§ Selected text
+++++
Personal information
- Born: August 9, 2004 (age 22)
- Listed height: 6 ft 0 in (1.83 m)
- Listed weight: 194 lb (88 kg)

Career information
- High school: Belleville (Belleville, Michigan)
- College: Campbell (2022); New Mexico State (2023); Arizona State (2024–2025); Houston (2026–present);

Awards and highlights
- Third-team All-Big 12 (2025);
- Stats at ESPN

= Myles Rowser =

American football player (born 2004)

Myles A. "Ghost" Rowser (born August 9, 2004) is an American college football safety for the Houston Cougars. He previously played at Campbell, New Mexico State, and Arizona State.

== Early life ==
Rowser played high school football at Belleville High School and started several games at safety during his freshman year. On January 13, 2020, Rowser committed to play college football at Michigan but decommitted just four months later on April 30. Rowser committed to play college football for Arkansas on March 28, 2021. He played only two games during his senior season due to injury. On National Signing Day, Rowser flipped his commitment to Campbell, an FCS school, despite holding offers from almost 30 FBS schools. Rowser was Campbell's highest rated recruit in school history. Over his high school career, he totaled 196 tackles, six interceptions, 29 pass deflections, three forced fumbles, and two touchdowns.

College recruiting
| Name | Hometown | School | Height | Weight | Commit date |
| Myles Rowser S | Detroit, Michigan | Belleville | 6 ft 0 in (1.83 m) | 185 lb (84 kg) | Feb 2, 2022 |
Recruit ratings: Rivals: 247Sports: ESPN: (80)

== College career ==
===Campbell===
During his first season at Campbell, Rowser earned Freshman All-American honors while appearing in nine games for the Camels. Following his freshman season, Rowser entered his name into the transfer portal.

===New Mexico State===
On May 26, 2023, Rowser transferred to New Mexico State. During the 2023 season, he was the Aggies' second-leading tackler and helped them to the Conference USA Championship Game. Following the season, Rowser again entered the transfer portal.

===Arizona State===
On January 7, 2024, Rowser transferred to Arizona State. Rowser started all 14 games for the Sun Devils during the 2024 season and led the team in tackles. For his performance, he was recognized as a Big 12 Honorable Mention selection. During the 2025 season, Rowser appeared in every game for the Sun Devils. On December 16, 2025, Rowser declared for the 2026 NFL draft.

===Houston===
In August 2026, Rowser signed with the Houston Cougars.
+++++
§ Provided data

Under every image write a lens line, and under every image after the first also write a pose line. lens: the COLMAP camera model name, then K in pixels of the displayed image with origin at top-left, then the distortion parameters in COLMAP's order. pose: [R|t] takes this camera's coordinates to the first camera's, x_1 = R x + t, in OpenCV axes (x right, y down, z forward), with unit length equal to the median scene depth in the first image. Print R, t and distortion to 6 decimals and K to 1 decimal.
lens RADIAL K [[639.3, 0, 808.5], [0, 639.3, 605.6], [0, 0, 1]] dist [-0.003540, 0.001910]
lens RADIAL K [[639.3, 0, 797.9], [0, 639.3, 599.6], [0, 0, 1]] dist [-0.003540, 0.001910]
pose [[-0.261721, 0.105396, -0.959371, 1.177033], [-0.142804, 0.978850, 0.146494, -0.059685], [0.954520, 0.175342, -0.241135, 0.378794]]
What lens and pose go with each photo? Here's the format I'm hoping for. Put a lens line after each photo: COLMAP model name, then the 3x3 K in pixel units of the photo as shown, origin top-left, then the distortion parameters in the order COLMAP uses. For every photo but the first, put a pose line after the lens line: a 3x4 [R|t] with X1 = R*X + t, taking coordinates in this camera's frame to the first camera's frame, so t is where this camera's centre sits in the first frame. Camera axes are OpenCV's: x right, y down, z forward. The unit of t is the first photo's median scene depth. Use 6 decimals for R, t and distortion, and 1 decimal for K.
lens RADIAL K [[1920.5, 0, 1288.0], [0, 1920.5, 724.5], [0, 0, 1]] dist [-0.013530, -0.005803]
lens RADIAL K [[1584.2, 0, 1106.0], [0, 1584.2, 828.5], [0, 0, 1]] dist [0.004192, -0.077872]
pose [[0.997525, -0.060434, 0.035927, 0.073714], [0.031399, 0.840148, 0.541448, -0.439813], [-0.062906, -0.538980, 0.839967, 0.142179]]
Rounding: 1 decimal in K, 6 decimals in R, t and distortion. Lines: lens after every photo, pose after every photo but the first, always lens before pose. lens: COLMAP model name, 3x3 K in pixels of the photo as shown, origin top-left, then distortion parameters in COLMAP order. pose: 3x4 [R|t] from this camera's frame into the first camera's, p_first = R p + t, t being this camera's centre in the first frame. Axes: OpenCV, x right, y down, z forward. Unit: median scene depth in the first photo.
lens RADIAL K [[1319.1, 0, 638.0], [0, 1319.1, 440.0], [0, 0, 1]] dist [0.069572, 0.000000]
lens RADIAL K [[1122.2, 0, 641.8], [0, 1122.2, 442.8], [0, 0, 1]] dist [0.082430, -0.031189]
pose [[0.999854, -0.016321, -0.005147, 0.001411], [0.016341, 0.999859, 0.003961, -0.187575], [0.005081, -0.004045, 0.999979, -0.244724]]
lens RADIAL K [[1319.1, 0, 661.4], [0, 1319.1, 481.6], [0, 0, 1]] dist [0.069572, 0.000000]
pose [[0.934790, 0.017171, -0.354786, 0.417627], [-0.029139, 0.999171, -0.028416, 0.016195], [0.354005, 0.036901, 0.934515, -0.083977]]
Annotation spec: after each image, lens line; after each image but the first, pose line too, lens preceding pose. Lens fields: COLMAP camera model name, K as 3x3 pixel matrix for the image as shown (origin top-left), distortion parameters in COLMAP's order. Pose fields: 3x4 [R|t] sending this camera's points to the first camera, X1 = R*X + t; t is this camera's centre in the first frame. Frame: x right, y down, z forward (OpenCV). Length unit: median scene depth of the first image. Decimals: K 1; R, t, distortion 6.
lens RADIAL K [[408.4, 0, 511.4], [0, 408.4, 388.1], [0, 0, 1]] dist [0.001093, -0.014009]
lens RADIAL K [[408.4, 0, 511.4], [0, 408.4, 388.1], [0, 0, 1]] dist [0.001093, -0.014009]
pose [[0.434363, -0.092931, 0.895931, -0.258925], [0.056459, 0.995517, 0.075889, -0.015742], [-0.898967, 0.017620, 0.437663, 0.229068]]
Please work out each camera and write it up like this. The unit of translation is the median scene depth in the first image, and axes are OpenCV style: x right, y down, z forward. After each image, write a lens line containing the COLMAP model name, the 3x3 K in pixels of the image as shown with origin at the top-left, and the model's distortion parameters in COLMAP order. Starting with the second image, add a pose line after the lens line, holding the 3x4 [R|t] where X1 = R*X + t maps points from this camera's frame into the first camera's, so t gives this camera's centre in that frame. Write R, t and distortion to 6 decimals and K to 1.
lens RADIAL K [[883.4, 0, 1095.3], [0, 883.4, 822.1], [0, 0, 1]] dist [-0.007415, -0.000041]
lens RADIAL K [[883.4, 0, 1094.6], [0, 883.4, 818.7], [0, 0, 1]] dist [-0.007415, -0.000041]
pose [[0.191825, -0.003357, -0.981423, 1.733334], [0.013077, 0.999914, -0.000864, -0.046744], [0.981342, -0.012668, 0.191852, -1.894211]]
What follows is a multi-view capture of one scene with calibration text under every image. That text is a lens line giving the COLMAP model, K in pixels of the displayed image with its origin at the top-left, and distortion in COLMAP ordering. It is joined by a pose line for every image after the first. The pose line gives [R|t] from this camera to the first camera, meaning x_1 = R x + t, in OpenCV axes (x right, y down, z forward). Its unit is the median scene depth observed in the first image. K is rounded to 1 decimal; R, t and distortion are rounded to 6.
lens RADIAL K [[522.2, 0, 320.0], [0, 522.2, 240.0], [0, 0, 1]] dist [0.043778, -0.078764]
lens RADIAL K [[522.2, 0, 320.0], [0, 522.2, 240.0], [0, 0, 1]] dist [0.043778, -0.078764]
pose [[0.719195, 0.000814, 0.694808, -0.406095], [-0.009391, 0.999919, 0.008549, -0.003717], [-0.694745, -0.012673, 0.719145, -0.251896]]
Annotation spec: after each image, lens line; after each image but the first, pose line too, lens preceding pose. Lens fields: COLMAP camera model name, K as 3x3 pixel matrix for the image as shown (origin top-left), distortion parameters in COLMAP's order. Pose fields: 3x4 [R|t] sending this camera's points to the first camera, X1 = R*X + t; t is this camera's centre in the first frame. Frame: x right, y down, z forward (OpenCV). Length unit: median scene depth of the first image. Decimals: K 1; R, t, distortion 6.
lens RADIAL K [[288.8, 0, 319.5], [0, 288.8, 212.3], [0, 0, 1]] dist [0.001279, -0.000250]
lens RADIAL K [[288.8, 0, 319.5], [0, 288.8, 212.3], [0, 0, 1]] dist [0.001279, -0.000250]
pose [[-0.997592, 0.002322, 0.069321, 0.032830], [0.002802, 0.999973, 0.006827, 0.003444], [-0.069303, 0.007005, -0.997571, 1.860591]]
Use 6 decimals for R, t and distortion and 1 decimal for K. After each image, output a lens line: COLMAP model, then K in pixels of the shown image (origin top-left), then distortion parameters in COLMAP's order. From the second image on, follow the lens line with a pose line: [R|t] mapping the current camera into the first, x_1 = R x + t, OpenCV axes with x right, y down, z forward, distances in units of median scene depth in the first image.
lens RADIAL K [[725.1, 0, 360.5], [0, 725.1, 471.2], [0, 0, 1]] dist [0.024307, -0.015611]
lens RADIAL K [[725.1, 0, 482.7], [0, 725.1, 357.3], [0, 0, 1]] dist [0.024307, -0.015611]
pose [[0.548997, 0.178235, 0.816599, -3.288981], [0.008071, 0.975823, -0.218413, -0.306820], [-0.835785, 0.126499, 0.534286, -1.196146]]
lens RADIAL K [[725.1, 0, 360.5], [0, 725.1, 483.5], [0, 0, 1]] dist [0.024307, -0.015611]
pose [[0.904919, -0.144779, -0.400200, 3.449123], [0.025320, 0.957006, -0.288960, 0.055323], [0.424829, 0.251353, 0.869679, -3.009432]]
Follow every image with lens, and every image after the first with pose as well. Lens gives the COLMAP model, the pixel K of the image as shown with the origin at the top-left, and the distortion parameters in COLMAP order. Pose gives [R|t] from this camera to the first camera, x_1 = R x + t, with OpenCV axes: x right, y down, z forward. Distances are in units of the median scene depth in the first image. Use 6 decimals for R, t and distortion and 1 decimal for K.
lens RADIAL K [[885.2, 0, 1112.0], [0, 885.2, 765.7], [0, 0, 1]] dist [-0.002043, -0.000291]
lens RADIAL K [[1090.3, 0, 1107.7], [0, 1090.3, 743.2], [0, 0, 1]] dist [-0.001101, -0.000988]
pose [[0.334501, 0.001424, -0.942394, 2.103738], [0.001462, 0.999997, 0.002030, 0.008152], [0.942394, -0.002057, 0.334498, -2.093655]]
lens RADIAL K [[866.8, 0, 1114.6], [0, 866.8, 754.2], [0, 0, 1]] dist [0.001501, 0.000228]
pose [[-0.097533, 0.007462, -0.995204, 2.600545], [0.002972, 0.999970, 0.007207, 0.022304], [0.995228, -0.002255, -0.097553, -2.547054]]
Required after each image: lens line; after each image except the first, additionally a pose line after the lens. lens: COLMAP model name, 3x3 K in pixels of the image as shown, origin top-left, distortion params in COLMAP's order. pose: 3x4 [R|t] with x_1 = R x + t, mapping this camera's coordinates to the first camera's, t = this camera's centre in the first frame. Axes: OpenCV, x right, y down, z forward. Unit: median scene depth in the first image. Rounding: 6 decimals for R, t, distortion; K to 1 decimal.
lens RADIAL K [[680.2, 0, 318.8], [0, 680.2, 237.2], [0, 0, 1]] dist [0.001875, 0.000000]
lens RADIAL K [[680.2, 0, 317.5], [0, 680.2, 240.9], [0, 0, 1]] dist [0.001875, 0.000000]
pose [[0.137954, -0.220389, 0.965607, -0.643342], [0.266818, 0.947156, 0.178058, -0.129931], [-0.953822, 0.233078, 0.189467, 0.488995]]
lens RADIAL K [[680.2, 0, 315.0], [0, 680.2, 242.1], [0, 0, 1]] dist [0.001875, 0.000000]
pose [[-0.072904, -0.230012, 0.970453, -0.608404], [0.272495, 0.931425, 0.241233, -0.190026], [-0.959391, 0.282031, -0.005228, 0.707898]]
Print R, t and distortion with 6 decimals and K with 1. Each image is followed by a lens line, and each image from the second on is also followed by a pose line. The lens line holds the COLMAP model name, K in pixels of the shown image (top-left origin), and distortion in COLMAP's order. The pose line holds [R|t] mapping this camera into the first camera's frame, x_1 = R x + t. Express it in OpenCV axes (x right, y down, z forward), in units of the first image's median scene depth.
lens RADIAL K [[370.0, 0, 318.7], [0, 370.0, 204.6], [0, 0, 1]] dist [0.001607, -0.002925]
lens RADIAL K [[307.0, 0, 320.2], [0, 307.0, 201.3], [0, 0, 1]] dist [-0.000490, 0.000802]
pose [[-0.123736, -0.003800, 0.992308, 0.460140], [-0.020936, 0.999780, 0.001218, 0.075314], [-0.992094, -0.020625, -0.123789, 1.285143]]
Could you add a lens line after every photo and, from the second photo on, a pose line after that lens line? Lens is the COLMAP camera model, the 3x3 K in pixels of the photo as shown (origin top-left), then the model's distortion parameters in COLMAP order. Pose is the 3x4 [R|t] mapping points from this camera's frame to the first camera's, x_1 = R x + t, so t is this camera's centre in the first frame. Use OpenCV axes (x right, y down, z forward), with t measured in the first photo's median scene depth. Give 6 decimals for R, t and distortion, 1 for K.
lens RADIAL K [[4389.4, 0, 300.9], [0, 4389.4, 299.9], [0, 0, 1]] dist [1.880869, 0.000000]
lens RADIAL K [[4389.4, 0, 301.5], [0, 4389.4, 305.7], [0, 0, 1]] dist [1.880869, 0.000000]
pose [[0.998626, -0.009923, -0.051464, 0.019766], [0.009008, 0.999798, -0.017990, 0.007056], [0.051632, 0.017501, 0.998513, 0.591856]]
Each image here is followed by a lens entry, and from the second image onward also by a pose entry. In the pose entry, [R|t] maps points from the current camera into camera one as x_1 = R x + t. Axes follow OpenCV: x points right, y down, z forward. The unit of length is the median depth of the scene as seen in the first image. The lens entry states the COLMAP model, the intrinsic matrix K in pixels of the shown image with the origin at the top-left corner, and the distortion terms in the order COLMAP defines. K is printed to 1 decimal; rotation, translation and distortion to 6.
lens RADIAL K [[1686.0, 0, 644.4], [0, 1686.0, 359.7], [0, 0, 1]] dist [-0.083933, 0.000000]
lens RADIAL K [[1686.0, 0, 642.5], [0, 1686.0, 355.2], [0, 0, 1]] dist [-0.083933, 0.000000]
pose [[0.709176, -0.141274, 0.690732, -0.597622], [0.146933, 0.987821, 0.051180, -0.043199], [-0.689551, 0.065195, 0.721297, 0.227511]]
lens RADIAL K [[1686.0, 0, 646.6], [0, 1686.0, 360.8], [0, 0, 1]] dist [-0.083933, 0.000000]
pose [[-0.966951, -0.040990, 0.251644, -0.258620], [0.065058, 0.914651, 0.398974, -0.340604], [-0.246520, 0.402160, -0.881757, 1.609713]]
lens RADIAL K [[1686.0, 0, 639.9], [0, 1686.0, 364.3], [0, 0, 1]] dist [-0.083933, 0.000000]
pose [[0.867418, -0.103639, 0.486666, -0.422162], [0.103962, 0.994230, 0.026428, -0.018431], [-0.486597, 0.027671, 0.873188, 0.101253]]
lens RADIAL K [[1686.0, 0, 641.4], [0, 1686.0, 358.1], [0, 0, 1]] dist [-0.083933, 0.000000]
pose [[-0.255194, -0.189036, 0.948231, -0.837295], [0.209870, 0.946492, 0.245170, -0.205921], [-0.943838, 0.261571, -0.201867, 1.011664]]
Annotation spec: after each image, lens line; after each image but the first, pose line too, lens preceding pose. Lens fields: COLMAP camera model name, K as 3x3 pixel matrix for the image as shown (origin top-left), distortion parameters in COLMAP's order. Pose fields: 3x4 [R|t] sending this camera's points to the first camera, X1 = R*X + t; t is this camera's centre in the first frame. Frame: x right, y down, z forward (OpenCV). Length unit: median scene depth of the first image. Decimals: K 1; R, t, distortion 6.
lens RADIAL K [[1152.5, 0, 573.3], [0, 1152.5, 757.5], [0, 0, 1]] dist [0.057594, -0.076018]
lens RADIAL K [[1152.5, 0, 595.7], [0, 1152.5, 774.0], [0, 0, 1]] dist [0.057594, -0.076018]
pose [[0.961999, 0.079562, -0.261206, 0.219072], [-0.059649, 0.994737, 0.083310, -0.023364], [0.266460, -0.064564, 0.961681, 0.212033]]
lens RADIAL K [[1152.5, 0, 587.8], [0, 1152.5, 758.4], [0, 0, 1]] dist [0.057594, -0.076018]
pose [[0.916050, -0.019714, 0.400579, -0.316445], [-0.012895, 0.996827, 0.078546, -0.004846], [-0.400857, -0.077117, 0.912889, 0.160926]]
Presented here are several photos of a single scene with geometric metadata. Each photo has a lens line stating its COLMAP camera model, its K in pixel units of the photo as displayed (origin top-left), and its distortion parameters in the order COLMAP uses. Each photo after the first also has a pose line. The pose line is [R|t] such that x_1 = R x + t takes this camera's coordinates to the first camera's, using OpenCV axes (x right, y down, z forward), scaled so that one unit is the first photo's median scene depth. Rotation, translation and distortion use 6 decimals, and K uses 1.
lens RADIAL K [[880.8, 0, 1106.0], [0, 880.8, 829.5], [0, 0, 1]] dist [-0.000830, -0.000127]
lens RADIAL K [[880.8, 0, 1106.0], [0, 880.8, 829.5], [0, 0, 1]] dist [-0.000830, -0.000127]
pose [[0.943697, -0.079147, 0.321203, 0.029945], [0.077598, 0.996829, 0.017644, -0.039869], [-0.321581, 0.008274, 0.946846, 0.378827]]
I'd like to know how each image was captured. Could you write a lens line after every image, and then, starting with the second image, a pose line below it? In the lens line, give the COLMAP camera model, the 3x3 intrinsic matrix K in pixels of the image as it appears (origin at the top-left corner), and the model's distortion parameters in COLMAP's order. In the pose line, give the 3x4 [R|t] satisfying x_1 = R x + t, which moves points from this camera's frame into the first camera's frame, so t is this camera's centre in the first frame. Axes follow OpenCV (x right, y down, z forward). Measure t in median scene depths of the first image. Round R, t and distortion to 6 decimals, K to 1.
+++++
§ Problem set
[a] From the Myles Rowser article, quote the passage starting at "- College: Campbell" and ending at "player (born 2004)".
[b] According to the Myles Rowser article, on what date did Rowser transfer to Arizona State?
[c] List each statistical total the Myles Rowser article reports for his high school career.

§ Task results
[a]
- College: Campbell (2022); New Mexico State (2023); Arizona State (2024–2025); Houston (2026–present);

Awards and highlights
- Third-team All-Big 12 (2025);
- Stats at ESPN

= Myles Rowser =

American football player (born 2004)

[b] January 7, 2024

[c]
- 196 tackles
- six interceptions
- 29 pass deflections
- three forced fumbles
- two touchdowns